- Parts of the exercise:
1. How would you render this sentence from the Atma Bodha verses in Spanish: "All objects are pervaded by Brahman."
2. In the Atma Bodha verses, what does the self-abiding Jivan Mukta shine inwardly like?
3. Return the Atma Bodha verses from "Thus concludes Atma-Bodha." to "inside a jar.".

- Quoted passage:
--------------------------------

67. The Atman, the Sun of Knowledge that rises in the sky of the heart, destroys the darkness of the ignorance, pervades and sustains all and shines and makes everything to shine.
68. He who renouncing all activities, who is free of all the limitations of time, space and direction, worships his own Atman which is present everywhere, which is the destroyer of heat and cold, which is Bliss-Eternal and stainless, becomes All-knowing and All-pervading and attains thereafter Immortality.
Thus concludes Atma-Bodha.
Add comment February 14, 2009
Atma Bodha 51-60
51. The self-abiding Jivan Mukta, relinquishing all his attachments to the illusory external happiness and satisfied with the bliss derived from the Atman, shines inwardly like a lamp placed inside a jar.
52. Though he lives in the conditionings (Upadhis), he, the contemplative one, remains ever unconcerned with anything or he may move about like the wind, perfectly unattached.
53. On the destruction of the Upadhis, the contemplative one is totally absorbed in ‘Vishnu’, the All-pervading Spirit, like water into water, space into space and light into light.
54. Realise That to be Brahman, the attainment of which leaves nothing more to be attained, the blessedness of which leaves no other blessing to be desired and the knowledge of which leaves nothing more to be known.
55. Realise that to be Brahman which, when seen, leaves nothing more to be seen, which having become one is not born again in this world and which, when knowing leaves nothing else to be known.
56. Realise that to be Brahman which is Existence-Knowledge-Bliss-Absolute, which is Non-dual, Infinite, Eternal and One and which fills all the quarters – above and below and all that exists between.
57. Realise that to be Brahman which is Non-dual, Indivisible, One and Blissful and which is indicated in Vedanta as the Immutable Substratum, realised after the negation of all tangible objects.
58. Deities like Brahma and others taste only a particle, of the unlimited Bliss of Brahman and enjoy in proportion their share of that particle.
59. All objects are pervaded by Brahman. All actions are possible because of Brahman: therefore Brahman permeates everything as butter permeates milk.
60. Realise that to be Brahman which is neither subtle nor gross: neither short nor long: without birth or change: without form, qualities, colour and name.

--------------------------------

(Chart analysis data)
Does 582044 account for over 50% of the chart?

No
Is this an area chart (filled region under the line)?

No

--------------------------------

- Numbered responses:
1. Todos los objetos están impregnados por Brahman.

2. Like a lamp placed inside a jar.

3.
Thus concludes Atma-Bodha.
Add comment February 14, 2009
Atma Bodha 51-60
51. The self-abiding Jivan Mukta, relinquishing all his attachments to the illusory external happiness and satisfied with the bliss derived from the Atman, shines inwardly like a lamp placed inside a jar.